(Plain-text document sources)
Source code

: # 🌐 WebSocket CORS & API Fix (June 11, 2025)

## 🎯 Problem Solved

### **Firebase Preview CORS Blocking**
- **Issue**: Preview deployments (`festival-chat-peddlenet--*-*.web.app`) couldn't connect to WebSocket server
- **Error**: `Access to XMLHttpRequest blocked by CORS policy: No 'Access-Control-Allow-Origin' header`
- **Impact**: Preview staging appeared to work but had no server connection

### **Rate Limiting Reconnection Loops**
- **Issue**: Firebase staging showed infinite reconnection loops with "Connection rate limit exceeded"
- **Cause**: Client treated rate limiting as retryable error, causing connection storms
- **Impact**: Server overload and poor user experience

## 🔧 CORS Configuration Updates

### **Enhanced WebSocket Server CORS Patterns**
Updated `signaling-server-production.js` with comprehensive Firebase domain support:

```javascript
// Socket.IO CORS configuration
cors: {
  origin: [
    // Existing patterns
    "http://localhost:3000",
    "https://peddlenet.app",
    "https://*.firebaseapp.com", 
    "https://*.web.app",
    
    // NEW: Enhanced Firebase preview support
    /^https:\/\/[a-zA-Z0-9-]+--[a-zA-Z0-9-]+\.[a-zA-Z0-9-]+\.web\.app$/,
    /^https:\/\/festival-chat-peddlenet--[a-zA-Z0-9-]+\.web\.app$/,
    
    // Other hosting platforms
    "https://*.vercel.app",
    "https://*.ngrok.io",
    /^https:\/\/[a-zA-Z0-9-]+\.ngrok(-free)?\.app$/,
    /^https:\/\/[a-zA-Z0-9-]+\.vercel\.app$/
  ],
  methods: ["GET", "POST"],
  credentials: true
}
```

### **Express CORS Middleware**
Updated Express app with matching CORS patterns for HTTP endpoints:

◆ YOUR TASK ◆
Say the number of lines above that include "support", and only that.

◆ RESULT BELOW ◆
2